Poaching, definitionally distinct from hunting only by the artificial and abstract regulatory provisions of in-vogue parliamentary or congressional councils, strikes a largely-moral chord with its sponsors while piquing a less-prominent ecological interest in others. A cursory investigation into the history of poaching reveals a very sentimental or monopolistic refrain, whereby general assembly routinely ruled in favor of immediate public commercial or fiscal interest or its delusional counterpart of overtly-romanticized political expedience, a human anthology well-documented throughout the Oyster Wars, the Bering Sea Anti-Poaching Operations, the countless modern episodes of counterintuitive, destructive "ivory-crushing" protests, and the contemporary occasions of fines and imprisonment stemming from relatively modest, and might one dare describe it as "human" or "animalistic," demonstrations of innate survival strategy. 

The major distinctions across the spectrum of relevance, as far as the deaths of specific species may be concerned, seem to each time embody still-human, still-myopic interests, as we will surely seldom observe an instance of protest against the killing of spiders, insects, or free-range cattle, let alone the measurable and frequent disposal of less-animate, less-relatable species and the systematic processing of the goods which appear gracefully on the shelves at Kroger then eventually romantically at the candle-lit table for two at dinner with a complementary garnish and decadent glass of cabernet. 

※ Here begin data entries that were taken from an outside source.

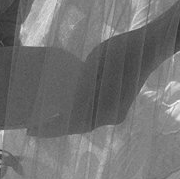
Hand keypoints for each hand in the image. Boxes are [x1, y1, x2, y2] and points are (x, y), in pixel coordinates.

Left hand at [29, 27, 155, 136]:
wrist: (148, 48)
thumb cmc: (121, 52)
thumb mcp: (96, 64)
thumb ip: (83, 84)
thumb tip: (66, 100)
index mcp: (105, 107)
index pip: (72, 122)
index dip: (51, 128)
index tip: (32, 130)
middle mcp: (110, 116)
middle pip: (78, 125)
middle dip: (55, 127)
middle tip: (32, 127)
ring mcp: (115, 113)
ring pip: (85, 121)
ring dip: (65, 122)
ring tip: (44, 119)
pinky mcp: (117, 107)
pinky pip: (93, 115)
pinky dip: (77, 115)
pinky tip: (64, 110)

Upon one's conclusion that one's behavior, here an act of survival optimization, warrants a sentence of imprisonment or fine, he or she concomitantly concludes his or her findings with a rough estimation of the value of the subject's actions, hereby effectively pricing the behavior out of the realm of morality and however-marginally yet potentially significantly mitigating its social repercussions. Pricing the supposed transgression transfers the behavior from the social forum to the market forum, condemning posterity, however far removed from this precedent, to a distorted value system built upon imprecise, incomplete, and inflexible standards of coercion and priced behavior, potentially permanently altering the course of human intuition and sensitivity to the subjects of innate survival strategy, the inherent qualities of human liberty, and the perils of systemic infringement thereupon and vestigial applications where these axiom-laden provisions are sure to further entrap and outlaw mere human behavior and out-of-vogue, supposedly uncivilized modes of survival.